Forex Trading Method

Forex currency trading is a science and those who are going to prosper will need to treat it as such. In this section, we shall investigate the underlying principles of a scientific forex trading using the scientific method. We shall also dip into its relationship with chaos theory. The scientific method is based upon two principles:
1. Empiricism – this involves the gathering of observable information and experimentation.

2. Induction – this involves providing the best explanation for the information gathered.
As a science, currency trading appears to be more like biology rather than physics. For example in physics, the speed of light is 299792458 metres per second and is generally treated as a fixed number. However when investigating bacterial growth in biology, scientists adopt a more statistical approach, they are interested in the accumulative effects of millions of tiny bacteria rather than observing just one entity. (One could point out that light is actually a large body of photons and as a consequence the speed of light is a figure based on statistical analysis… but that would be making the analogy unnecessarily complicated!)
This is what takes place in the study of currency trading; many people are trading at any point in time and they are trading for specific reasons. We as traders do not seek to understand why one person traded, rather we need to gain a general inclination from a whole body of people where they believe that the graph should go and why. Trading decisions are normally influenced by two basic elements; the fundamental data and human responses to that data.
As fundamental data is released, this becomes the most influential contribution to the direction of the graph. However, over time and the absence of new data, human responses become more influential. The interaction between fundamental data and human responses leads to currency trading being actually quite complicated.

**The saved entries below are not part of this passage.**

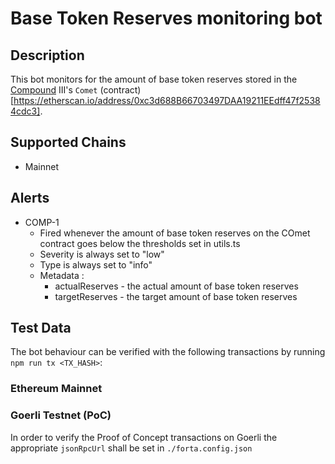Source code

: # Base Token Reserves monitoring bot

## Description

This bot monitors for the amount of base token reserves stored in the [Compound](https://compound.finance/) III's `Comet` (contract)[https://etherscan.io/address/0xc3d688B66703497DAA19211EEdff47f25384cdc3].
## Supported Chains
- Mainnet
  
## Alerts

- COMP-1
  - Fired whenever the amount of base token reserves on the COmet contract goes below the thresholds set in utils.ts
  - Severity is always set to "low" 
  - Type is always set to "info"
  - Metadata :
    - actualReserves - the actual amount of base token reserves
    - targetReserves - the target amount of base token reserves

## Test Data

The bot behaviour can be verified with the following transactions by running `npm run tx <TX_HASH>`:

### Ethereum Mainnet
<!-- - [0x51fa8f3cabfe44033bfd4729a60eb6d8c57c54a3097463207e33e218b9a91d35](https://etherscan.io/tx/0x51fa8f3cabfe44033bfd4729a60eb6d8c57c54a3097463207e33e218b9a91d35) (1 finding - `FilledRelay` was emitted 1 time with an amount of 3.87 WETH relayed)
- [0x396c794b8a41e6e365a0fc52235739c6e82751b977d3f803d622c9463713e1d9](https://etherscan.io/tx/0x396c794b8a41e6e365a0fc52235739c6e82751b977d3f803d622c9463713e1d9) (2 findings - `FilledRelay` was emitted 2 times with different parameters) -->

 ### Goerli Testnet (PoC)

In order to verify the Proof of Concept transactions on Goerli the appropriate `jsonRpcUrl` shall be set in `./forta.config.json`

<!-- - [0x303eb0de6ee501217858ed30b9d708101dfe0d4f19024adf7c0267c33f89ee4d](https://goerli.etherscan.io/tx/0x303eb0de6ee501217858ed30b9d708101dfe0d4f19024adf7c0267c33f89ee4d) (1 finding - `FilledRelay` was emitted 1 time with an amount of 2 Goerli WETH relayed) -->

Chaos TheoryChaos Theory explains the behavior of systems where the final solution of an entity running in real time cannot be written as a linear sum of its independent components. The final solution is highly sensitive to the initial components, which can provide an exponential contribution to the conclusion. Chaotic systems appear to behave randomly although their final result can be aptly explained by the initial components. The classic example is found in the idea that a butterfly could flap its wings in one part of the world that eventually leads to a hurricane in another part of the world.
In his book on trading, Williams argues that, ´Chaos theory stands in stark contrast to analytical theory´ (p. 24). He continues, ´The classical approach to both science and the analysis of markets contains too many filters, stiff perspectives, and levels of intersubjectivity to teach us what is really going on ´out there´.´ His arguments lead him to adopt an alligator method of trading. I would suggest that Williams has limited his definition of science to what he calls ´classical´ science and as a consequence he inevitably finds flaws with a method that is between 500 and 2500 years old. The reality is that both scientific and chaos perspectives can contribute to a good trading model.
While it is true that the trading graphs bear many hallmarks of a chaos driven system, yet at the same time, they are also influenced by fundamental data. Also inductively based technical analysis can reap fruit in producing an effective trading method, leading to the conclusion that there is no ultimate confliction between chaos theory and the scientific method in the context of forex currency trading.